D-Day for Roland Berger: independence or EY

18 December 2013 Consultancy.uk

Update 21:00: The partners of Roland Berger have chosen, in large majority, to continue independently. This prevents a sale of the firm and let Europe preserve its only pure play strategy consulting firm in a market that is dominated by American players.

Update 19-12-2013: Roland Berger Strategy Consultants remains independent.

Today is D-Day for Roland Berger. Its roughly 250 partners have flown in from all over the world to vote on its future. According to insiders, the decision has already been pre-cooked by the global governance. The strategic consulting firm must remain independent. Today, it is CEO Burkhard Schwenker task to convince the majority of the partners. If they vote against it, Roland Berger is poised for a merger with Big4 accounting and consulting firm EY.

Over the past months, Roland Berger has been through an extensive ‘strategic reorientation’. With approximately 2,700 employees worldwide, it finds itself in the middle of the strategy consulting landscape, a position which provides challenges in terms of scale and footprint towards international clients. Market leaders McKinsey, BCG and Bain are significantly larger, A.T. Kearney and Booz are or comparable size, while Arthur D. Little and OC&C Strategy Consultants are smaller but also more niche players.

Consultants per Strategy Consulting Firm

In addition, the crisis in combination with the expensive international expansion plans pursued in the past years have put pressure on Roland Berger's financial position. These two factors have triggered the German-based advisory firm to review its strategic options earlier this year.

Independence
Following the strategic review, the global management team is clear on the best way forward: independence. They see sufficient future potential as a stand-alone firm, with the condition that a new focused strategy is followed and that several internal measures are taken. In addition, they feel that the alternative option, a sale to one of the Big4 competitors, would mean the end of a unique heritage and not beneficial to Roland Berger partners and employees. 

If the partners vote for independence, then this will be a huge blow for EY. For months, Roland Berger looked to be heading towards Deloitte, which had earlier this year reiterated its interest after a previous deal in 2010 was called off at the last minute. Big 4 rivals quickly followed Deloitte's interest, backed by the fact that a merger between the two would mean that Deloitte, which already has a major volume advantage in the consulting landscape*, would further expand its market advantage.

Roland Berger

However, over the past months the cards have shifted massively following the news that Booz & Company had been acquired by PwC, at least, if the Booz partners ratify the deal. This is expected to be decided by the end of this year. 

Following this news, PwC, logically, dropped its interest in Roland Berger and EY stepped up its efforts. According to the German media, EY has done a serious bid that is considered as an alternative option. Based on the clash of cultures between Big 4 firms and strategy consultants, the partners are not overly enthusiastic about the prospect.

Roadmap going forward
If Roland Berger remains independent, then it will have to tackle two main questions.
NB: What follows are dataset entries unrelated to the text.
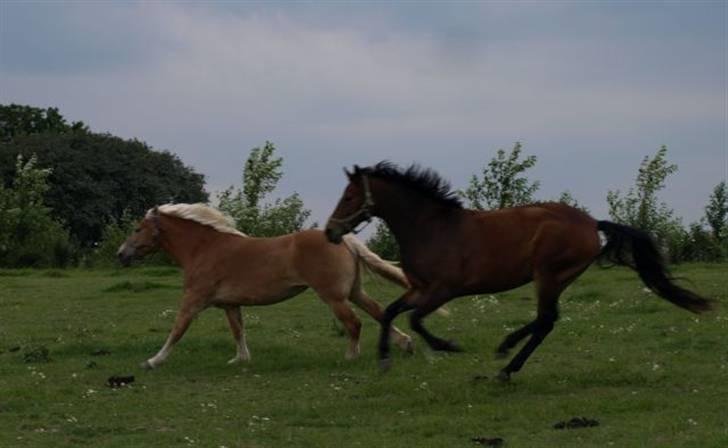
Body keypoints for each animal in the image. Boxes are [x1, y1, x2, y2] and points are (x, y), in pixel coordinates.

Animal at [119, 203, 416, 368]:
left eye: (137, 228)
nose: (121, 254)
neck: (205, 249)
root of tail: (344, 240)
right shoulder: (230, 305)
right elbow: (238, 331)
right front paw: (240, 360)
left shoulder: (194, 300)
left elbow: (177, 330)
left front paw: (153, 361)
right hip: (353, 292)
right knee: (379, 312)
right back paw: (405, 345)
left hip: (334, 296)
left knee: (354, 323)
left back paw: (351, 357)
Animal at [322, 163, 712, 380]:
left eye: (349, 197)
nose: (330, 232)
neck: (432, 229)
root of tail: (591, 223)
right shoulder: (419, 289)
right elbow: (390, 311)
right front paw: (384, 359)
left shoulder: (443, 290)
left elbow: (416, 320)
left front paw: (448, 345)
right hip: (556, 278)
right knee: (546, 319)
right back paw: (506, 350)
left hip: (548, 274)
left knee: (546, 320)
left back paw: (506, 368)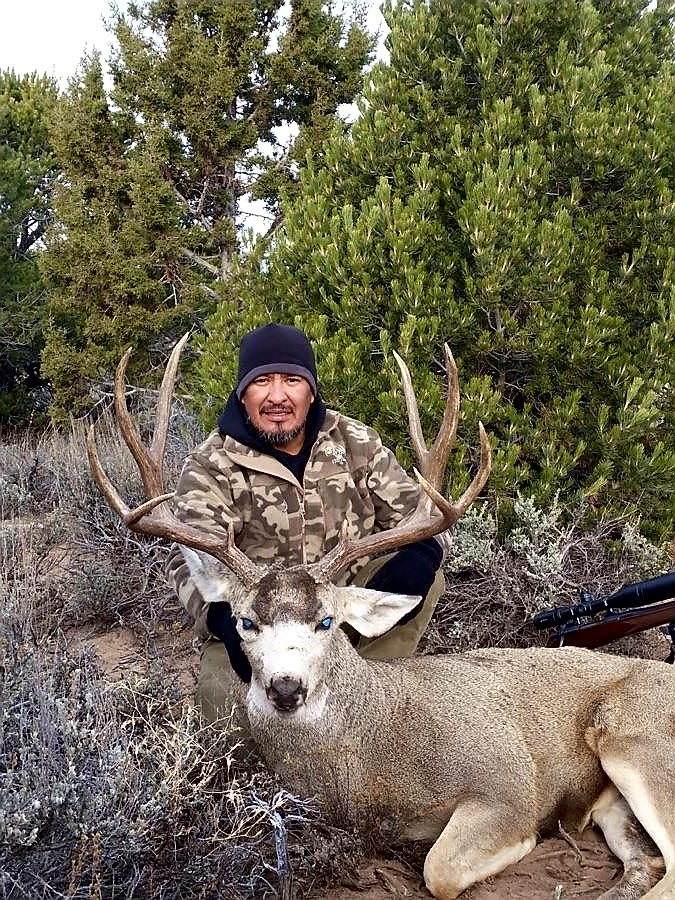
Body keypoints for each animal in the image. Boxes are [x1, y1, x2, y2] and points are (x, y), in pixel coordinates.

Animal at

How can we serve global customers with a smaller footprint than the Big 4 competitors? And how can we maintain a position in the top of the league with a smaller scale? Insiders close to the matter have leaked that there are four major that are the heart of the possible plan. Firstly, Roland Berger will rationalize its offices, shutting unprofitable offices and merging some offices with others. Secondly, a large scale cost savings program will be rolled out internally, that will impact the support services and low performing partners.

Thirdly, Roland Berger’s functional departments, Competence Centres, will be restructured. This includes merging existing functions for more client focus and efficiency – recently a foreboding was done by the merger of the Restructuring and Corporate Finance centres – and the launch of new centres in areas with high growth, such as Big Data. Finally, the consulting firm will carry out various changes within its financial governance, including lower interest rates for founder Roland Berger (he has loaned millions to the company), a new profit distribution framework for partners and changes in the structure of partner equity model.

D-Day-voor-Roland-Berger-8354

If these measures are implemented, Roland Berger’s board is convinced that the firm has a bright future ahead of it. It remains to be seen whether or not the 250 partners agree with the plans. Consultancy.uk will report on this, when more is known.

* Deloitte owes its advantage within the consulting landscape to the fact that it has never divested its consulting branch. Early 2000, PwC, KPMG and EY sold their consulting practices to respectively IBM, Atos and Capgemini.